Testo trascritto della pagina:
============================================================
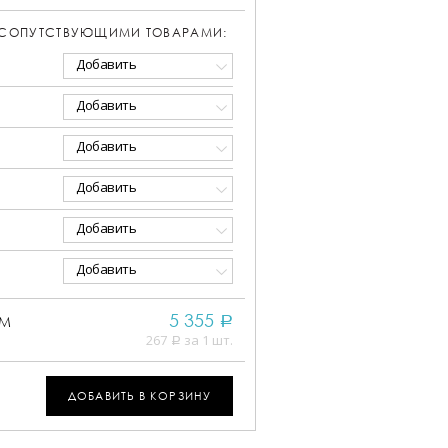
 СОПУТСТВУЮЩИМИ ТОВАРАМИ:
Добавить
Добавить
Добавить
Добавить
Добавить
Добавить
5 355
ММ
a
267
за 1 шт.
a
ДОБАВИТЬ В КОРЗИНУ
============================================================
[Oggetto del compito] Disponi il testo trascritto di tutte le righe riportate sopra come lista JSON di stringhe, una stringa per ogni riga, tralasciando le righe vuote. Escludi le immagini dalla risposta.

[Soluzione proposta]
[
  " СОПУТСТВУЮЩИМИ ТОВАРАМИ:",
  "Добавить",
  "Добавить",
  "Добавить",
  "Добавить",
  "Добавить",
  "Добавить",
  "5 355",
  "ММ",
  "a",
  "267",
  "за 1 шт.",
  "a",
  "ДОБАВИТЬ В КОРЗИНУ"
]